We need to dissolve the lie that some people have the right to think of other people as their property. The Commonwealth should be seen as a circle that includes us all, and be seen as equals. Difference is the essence of humanity, and there can be strength in the differences between us. Take for example Sierra Leone; a member of the Commonwealth is largely made up of Muslims and Christians. Both religions are not gay friendly according to their religious tenets. Religion plays a very important, if not the most important part in the lives of the majority in Sierra Leone. While some see the concept of homosexuality as a curse (Sodom and Gomorrah), others see it as a lifestyle choice. In between are those who believe that it is innate to be gay. Many have tried to rationalise the gay issue, which in itself can be a plea for autonomy from cultural norms; but in order to keep it logical, cultural or ideological, they may need to reinvent the reality of it. Sigmund Freud, the Austrian psychoanalyst believes that “much of our highly valued heritage has been acquired at the cost of sexuality”.

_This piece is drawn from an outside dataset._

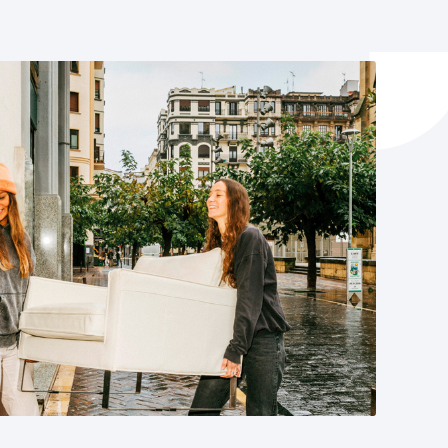
ta enplegua
ubideak eta bizikidetza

Homosexuality is unquestionably an emotive subject, but Cameron must understand that every society has its own cultural sanctions without which, most or all our religious beliefs and rituals would fall into the domain of mental disturbance. To his credit though, Cameron conceded in an interview later, that “you can’t expect countries to change overnight”. You got that right, as we have already seen how he changed from anti gay to pro gay between 2000 and 2011. You are left to wonder whether his view is as a result of political expediency. That would not be surprising as politicians naturally try to be everything to everyone every time.